For a man who had contemplated walking away from his country, Sean Williams delivered when they needed it the most on Thursday with a match-winning 76 not out that gave Zimbabwe a tense four-wicket victory over UAE in the World Cup.
The stylish left hander dug his side out of a hole at Saxton Oval in Nelson, combining with Craig Ervine in an 83-run partnership that took the Africans to the brink of victory before his partner was dismissed with 36 runs needed.
Williams remained at the crease to see his side home, belting three successive fours to ensure Zimbabwe passed UAE`s 285 for seven with two overs to spare and ended a seven-match losing streak for Elton Chigumbura`s side.

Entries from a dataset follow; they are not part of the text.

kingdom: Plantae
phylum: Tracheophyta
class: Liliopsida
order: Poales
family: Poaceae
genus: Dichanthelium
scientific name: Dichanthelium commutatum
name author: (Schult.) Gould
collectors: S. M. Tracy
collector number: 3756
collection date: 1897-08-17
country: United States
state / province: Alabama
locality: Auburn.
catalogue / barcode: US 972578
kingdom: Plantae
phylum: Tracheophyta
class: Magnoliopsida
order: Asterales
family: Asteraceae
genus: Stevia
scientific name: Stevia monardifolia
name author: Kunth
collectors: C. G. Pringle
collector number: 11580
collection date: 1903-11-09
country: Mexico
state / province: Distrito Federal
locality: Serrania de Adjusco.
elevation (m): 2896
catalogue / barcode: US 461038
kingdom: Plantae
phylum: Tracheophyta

The all-rounder admitted to some nerves during his side`s innings as he had recognised the mantle of scoring the 119 runs needed for victory would probably fall to him and fellow southpaw Ervine when they came together at 167-5.
"I could feel it out there," he told reporters in Nelson.
"I tried not to show it. I was just trying to breathe and relax and stick to what we have been doing at training."
Coincidentally it was training that had got the 28-year-old into trouble, again, with Zimbabwe officials late last year.
Williams missed some training sessions due to a family illness, which prompted a confrontation with then coach Stephen Mangongo and being dropped for the Bangladesh tour.
That forced him to consider leaving Zimbabwe altogether to seek a playing future in either South Africa or England.
It would have been the third time he made himself unavailable for the national side after clashes with officials, but Mangongo was sacked in December and strong domestic form saw him brought back into the side.
A poor showing in Zimbabwe`s first game of the tournament against South Africa in Hamilton had given him the motivation to succeed on Thursday.
"The previous game against South Africa, I felt flustered at the wicket and it was coming that I was going to get out against them," he said of the eight runs he scored in Sunday`s 62-run defeat.
"So I learned from that. Come in, get in, hit the ball down the ground and build an innings then go from there.
"All in all I thought it was a good game to watch and to play."